Going line by line through the entries, count those containing "middle" and state only the result.

# # # #

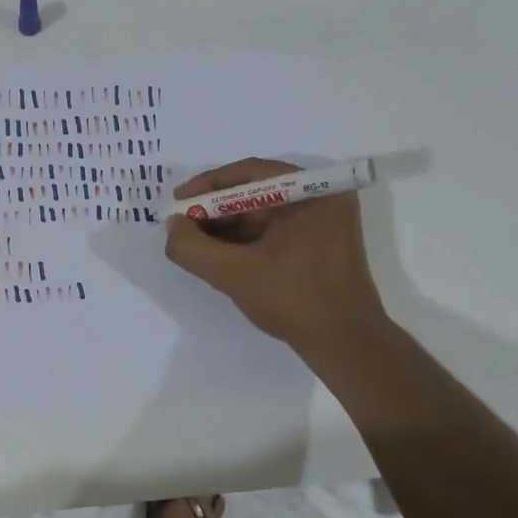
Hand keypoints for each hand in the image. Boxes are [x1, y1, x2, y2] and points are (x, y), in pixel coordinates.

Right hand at [163, 158, 393, 363]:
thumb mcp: (235, 273)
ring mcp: (322, 224)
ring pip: (262, 215)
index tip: (178, 200)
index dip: (208, 185)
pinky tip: (218, 256)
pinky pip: (273, 233)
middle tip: (181, 226)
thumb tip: (172, 227)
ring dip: (226, 228)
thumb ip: (193, 248)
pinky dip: (244, 242)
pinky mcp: (318, 246)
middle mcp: (321, 199)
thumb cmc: (295, 299)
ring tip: (194, 244)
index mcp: (312, 192)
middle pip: (255, 193)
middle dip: (215, 210)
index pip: (250, 173)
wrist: (345, 344)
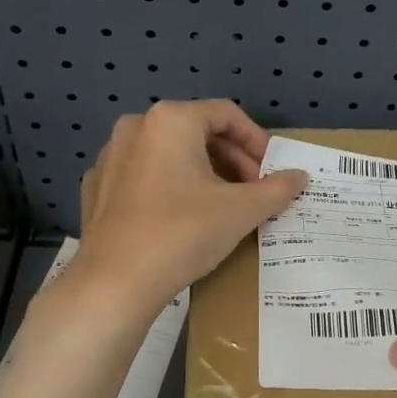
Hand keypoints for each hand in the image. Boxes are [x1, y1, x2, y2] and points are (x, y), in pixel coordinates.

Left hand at [66, 100, 306, 318]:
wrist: (115, 283)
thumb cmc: (183, 233)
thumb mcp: (242, 210)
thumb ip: (276, 188)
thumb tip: (300, 176)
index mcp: (170, 120)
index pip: (226, 114)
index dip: (256, 140)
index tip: (272, 170)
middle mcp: (136, 127)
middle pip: (196, 131)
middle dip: (231, 158)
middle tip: (252, 190)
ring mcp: (110, 157)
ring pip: (168, 153)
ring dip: (201, 172)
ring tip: (221, 205)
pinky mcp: (95, 188)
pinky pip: (142, 176)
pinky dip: (168, 187)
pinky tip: (179, 218)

# # # #

*Your solution*:
8